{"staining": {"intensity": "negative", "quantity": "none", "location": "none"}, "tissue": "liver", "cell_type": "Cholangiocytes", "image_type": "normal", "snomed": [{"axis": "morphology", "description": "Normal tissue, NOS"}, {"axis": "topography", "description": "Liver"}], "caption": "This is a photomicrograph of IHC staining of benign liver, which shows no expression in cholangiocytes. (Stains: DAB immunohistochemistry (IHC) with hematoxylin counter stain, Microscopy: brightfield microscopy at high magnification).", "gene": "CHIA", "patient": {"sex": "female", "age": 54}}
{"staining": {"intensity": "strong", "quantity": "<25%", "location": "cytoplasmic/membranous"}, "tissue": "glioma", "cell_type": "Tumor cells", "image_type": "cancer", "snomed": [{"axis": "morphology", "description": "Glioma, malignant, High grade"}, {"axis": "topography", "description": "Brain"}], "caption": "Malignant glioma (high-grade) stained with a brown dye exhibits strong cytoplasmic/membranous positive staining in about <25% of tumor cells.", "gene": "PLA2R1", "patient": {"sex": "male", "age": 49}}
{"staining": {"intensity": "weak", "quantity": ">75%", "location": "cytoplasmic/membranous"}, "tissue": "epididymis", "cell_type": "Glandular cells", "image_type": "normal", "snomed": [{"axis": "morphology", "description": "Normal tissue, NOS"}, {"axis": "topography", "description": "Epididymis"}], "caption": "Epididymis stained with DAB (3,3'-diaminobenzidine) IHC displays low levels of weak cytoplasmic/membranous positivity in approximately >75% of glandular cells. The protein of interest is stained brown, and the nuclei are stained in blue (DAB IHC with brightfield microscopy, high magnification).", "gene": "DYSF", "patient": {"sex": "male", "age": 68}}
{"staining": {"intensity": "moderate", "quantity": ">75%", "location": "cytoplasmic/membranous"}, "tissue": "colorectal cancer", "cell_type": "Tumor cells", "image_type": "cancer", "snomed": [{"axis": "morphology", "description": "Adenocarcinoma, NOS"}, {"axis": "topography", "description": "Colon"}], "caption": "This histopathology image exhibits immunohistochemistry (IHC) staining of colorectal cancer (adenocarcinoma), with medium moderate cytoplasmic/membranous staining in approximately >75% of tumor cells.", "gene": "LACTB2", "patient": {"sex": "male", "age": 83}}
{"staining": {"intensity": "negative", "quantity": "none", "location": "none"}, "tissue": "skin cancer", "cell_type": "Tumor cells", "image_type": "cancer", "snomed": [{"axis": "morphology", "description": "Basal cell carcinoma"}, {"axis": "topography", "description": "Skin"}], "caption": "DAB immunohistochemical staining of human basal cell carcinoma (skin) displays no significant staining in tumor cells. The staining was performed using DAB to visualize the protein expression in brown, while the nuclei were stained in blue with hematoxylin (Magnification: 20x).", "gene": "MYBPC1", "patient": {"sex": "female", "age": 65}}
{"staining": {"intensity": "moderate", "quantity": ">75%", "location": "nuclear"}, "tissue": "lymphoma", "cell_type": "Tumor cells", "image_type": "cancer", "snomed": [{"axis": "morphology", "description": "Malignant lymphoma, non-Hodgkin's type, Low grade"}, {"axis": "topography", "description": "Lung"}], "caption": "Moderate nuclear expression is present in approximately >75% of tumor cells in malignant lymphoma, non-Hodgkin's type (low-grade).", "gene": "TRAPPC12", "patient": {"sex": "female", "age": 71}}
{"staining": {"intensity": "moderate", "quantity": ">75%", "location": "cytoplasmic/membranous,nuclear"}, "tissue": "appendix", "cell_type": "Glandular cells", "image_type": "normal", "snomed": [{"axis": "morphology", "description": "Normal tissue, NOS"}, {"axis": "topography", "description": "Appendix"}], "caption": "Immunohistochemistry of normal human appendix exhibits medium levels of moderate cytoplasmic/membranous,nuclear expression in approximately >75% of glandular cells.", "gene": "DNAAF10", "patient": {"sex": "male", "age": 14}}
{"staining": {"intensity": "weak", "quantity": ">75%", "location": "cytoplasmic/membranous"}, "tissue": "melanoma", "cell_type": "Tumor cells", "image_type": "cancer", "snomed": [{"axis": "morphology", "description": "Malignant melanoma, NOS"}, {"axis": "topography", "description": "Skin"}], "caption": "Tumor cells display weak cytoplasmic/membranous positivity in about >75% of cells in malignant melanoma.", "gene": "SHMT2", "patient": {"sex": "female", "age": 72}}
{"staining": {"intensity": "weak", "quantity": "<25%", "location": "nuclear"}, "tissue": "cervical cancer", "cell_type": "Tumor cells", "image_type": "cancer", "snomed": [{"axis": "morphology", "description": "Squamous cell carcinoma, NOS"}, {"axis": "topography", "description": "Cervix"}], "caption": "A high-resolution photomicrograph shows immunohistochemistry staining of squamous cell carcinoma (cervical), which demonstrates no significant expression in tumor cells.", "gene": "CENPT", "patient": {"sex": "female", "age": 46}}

==============================

» What is needed
Take the lines above from the one holding "cells display weak" to the last and output them exactly.

» Response area
{"staining": {"intensity": "weak", "quantity": ">75%", "location": "cytoplasmic/membranous"}, "tissue": "melanoma", "cell_type": "Tumor cells", "image_type": "cancer", "snomed": [{"axis": "morphology", "description": "Malignant melanoma, NOS"}, {"axis": "topography", "description": "Skin"}], "caption": "Tumor cells display weak cytoplasmic/membranous positivity in about >75% of cells in malignant melanoma.", "gene": "SHMT2", "patient": {"sex": "female", "age": 72}}
{"staining": {"intensity": "weak", "quantity": "<25%", "location": "nuclear"}, "tissue": "cervical cancer", "cell_type": "Tumor cells", "image_type": "cancer", "snomed": [{"axis": "morphology", "description": "Squamous cell carcinoma, NOS"}, {"axis": "topography", "description": "Cervix"}], "caption": "A high-resolution photomicrograph shows immunohistochemistry staining of squamous cell carcinoma (cervical), which demonstrates no significant expression in tumor cells.", "gene": "CENPT", "patient": {"sex": "female", "age": 46}}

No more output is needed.